Une ambiance de finale, des fumigènes, des cagoules, des drapeaux français et une mise en scène inspirée des tribunes du Roazhon Park ou du parc des Princes. Au lycée Saint-Martin, dans le centre ville de Rennes, un événement festif (très apprécié des élèves) a tourné à la controverse après la diffusion d’images sur les réseaux sociaux. À tel point que le chef d’établissement, Alain Normant, a jugé utile d’adresser un courrier aux familles, le 12 juin, pour dénoncer des comportements jugés incompatibles avec les valeurs du lycée.
Des images ont été transmises aux autorités publiques.
Dans sa lettre, la direction évoque la finale de football organisée entre chaque classe mardi 2 juin dans l’établissement. «Nous nous réjouissons chaque année de cet événement attendu et bon enfant, » indique le directeur. Mais cette fois, une poignée de supporters aurait, selon le courrier, « inoculé un état d’esprit malsain » que la direction condamne fermement. « Au-delà des fumigènes dangereux et interdits dans l’établissement, certains gestes, signes et tenues montrant une possible connivence avec une mouvance politique n’ont aucune place au lycée Saint-Martin », écrit Alain Normant dans ce document adressé aux parents.
Dans son courrier, le chef d’établissement n’y va pas par quatre chemins en rappelant les valeurs de son enseignement. « Les élèves en question ont-ils bien réalisé le sens de la mise en scène qu’ils ont imposée sur un temps court ? Si non, c’est une ignorance à corriger rapidement par l’Education et l’information. Si oui, c’est qu’ils ne sont pas en accord avec le projet d’Etablissement et ils doivent avoir le courage de quitter le lycée saint Martin.» Et d’ajouter : « C’est avec une grande fermeté que nous affirmons que notre projet eudiste d’établissement s’adresse à des familles et à des jeunes dans le respect inconditionnel de soi-même et des autres, dans une formation solide du citoyen, dans un apprentissage des valeurs du travail et de la fraternité. Notre établissement ne peut être un lieu où se produisent de tels agissements.»
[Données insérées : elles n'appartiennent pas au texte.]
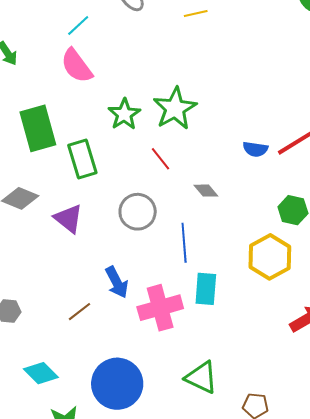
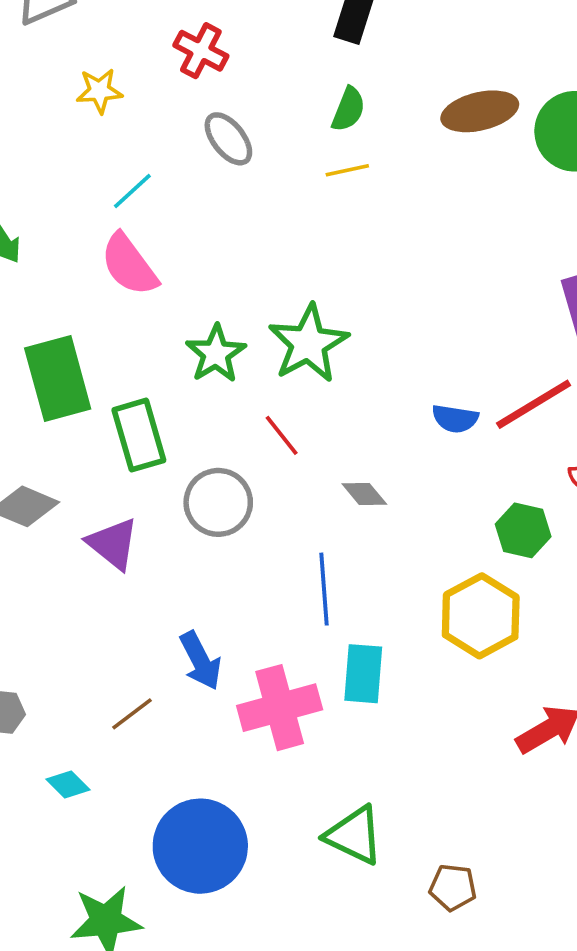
gray circle: (138, 212) -> (218, 502), moved
cyan diamond: (41, 373) -> (68, 785), moved, size x0.7

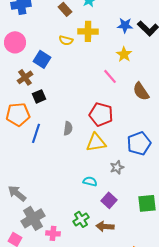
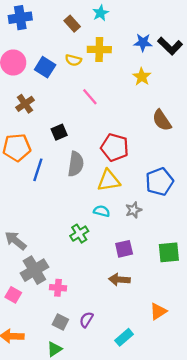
blue square: (42, 59) -> (45, 67), moved
pink line: (110, 76) -> (90, 97), moved
black square: (39, 96) -> (59, 132), moved
gray semicircle: (68, 128) -> (76, 164), size x1.5
cyan semicircle: (90, 181) -> (102, 211), moved
purple square: (109, 200) -> (124, 249), turned 35
green cross: (81, 219) -> (79, 234), moved

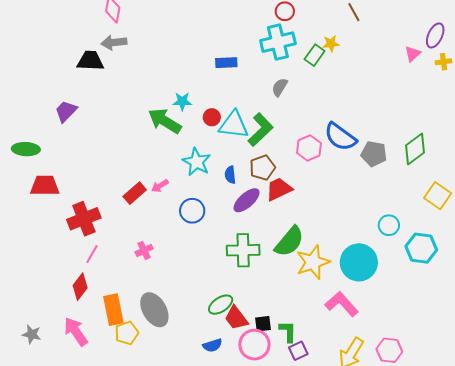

Du côté de plusieurs élèves et proches du petit groupe concerné, le récit est sensiblement différent. Selon l’un de leurs amis, ces jeunes « ne sont pas méchants » et n’avaient aucune intention politique. « Ils voulaient juste faire comme au Roazhon Park, mettre de l’ambiance comme les supporters du Stade Rennais. Ils ont sorti des drapeaux français, se sont cagoulés pour le côté tribune et ça a été très mal perçu sur les réseaux sociaux », confie-t-il. « D’un coup, ils sont passés pour des fachos, tout simplement parce qu’ils avaient des drapeaux français et des cagoules. »
En tout cas, l’affaire a rapidement alimenté les discussions au sein de la communauté éducative et surtout sur les réseaux sociaux, où les images ont suscité incompréhensions et critiques de beaucoup de lycéens rennais. Reste désormais à savoir si cet épisode restera une maladresse d’adolescents ou s’il donnera lieu à des suites disciplinaires au sein du lycée rennais réputé pour être l’un des meilleurs de Bretagne. Le tournoi porte le nom d’un ancien élève, Arman Soldin, journaliste tué en Ukraine et ancien élève.